Eso ocurre: la tierra con vida por una estrella (sol) que nos hace orbitar, señalar los rumbos precisos en el firmamento y subsistir. Pero ocurre que la dicha estrella agotará su fulgor y lo que la rodea desaparecerá. Así sucederá, dicen. A medida que las estrellas envejecen complican el sistema en el que han resistido ellas y quienes las circundan. Es el punto de la muerte, explican, porque el sol atraerá hacia sí la materia que lo rodea y la devorará. Tal cosa deducen por aplicación fidedigna. Eso ocurrirá. Lo que duró el plazo que duró en acaecer, lo que propaga la maravilla que buscamos y no encontramos en otros lugares del cosmos tiene el tiempo designado. Porque eso acontece en el universo, eso se constata: el efecto sustancial de los procesos. Lo cual asigna valores contrapuestos a lo que construimos o disfrutamos. O lo que es lo mismo, si es cierto que un Big Bang generó el cosmos otro Big Bang lo acabará. El tiempo (que es enorme) en ello se parará. El hombre en su suprema gravedad perecerá con todo lo que ha generado.

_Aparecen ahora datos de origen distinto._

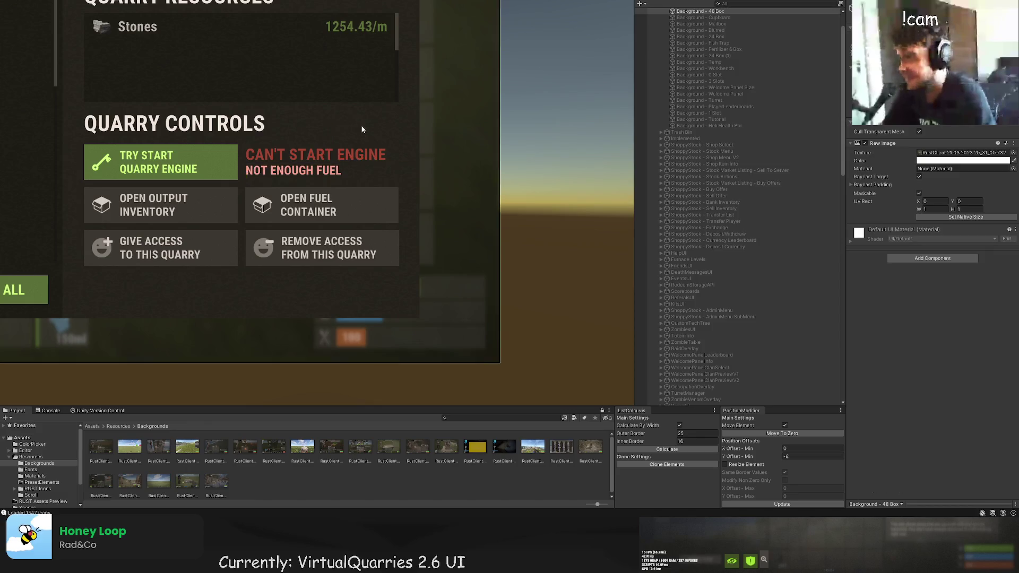
{"action": "scroll", "coordinate": [366, 138], "scroll_direction": "down", "scroll_amount": 3}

Y generado en inmortalidad (sublime Schopenhauer): Iliada eterna, Hamlet eterno, Quijote eterno, Las Meninas eterna, El idiota eterno, Guernica eterno… Al punto, pues, el dilema. ¿Parar, no crear, no vivir, no disfrutar? Preguntas probas que atusan a la conciencia de todos. ¿El final proclama el final? Más aún, somos sujetos del límite. de la última frontera, del último suspiro. Pero siempre los hombres (por sobrevivir) le damos la vuelta a las cosas. Los dos bigbanes dichos, el que creó y el que cierra, se dan la vuelta. Es la conciencia cíclica: un nuevo Big Ban volverá a inaugurar. El universo en futuro. De nuevo el renacer, de nuevo hombres sobre la tierra para desplegarse como tales, incluso en pro del prodigio. Otra vez la Iliada, otra vez Quijote… ¿Eso ha ocurrido? Queda tiempo, aunque los científicos prueben que ello es lo que acaecerá.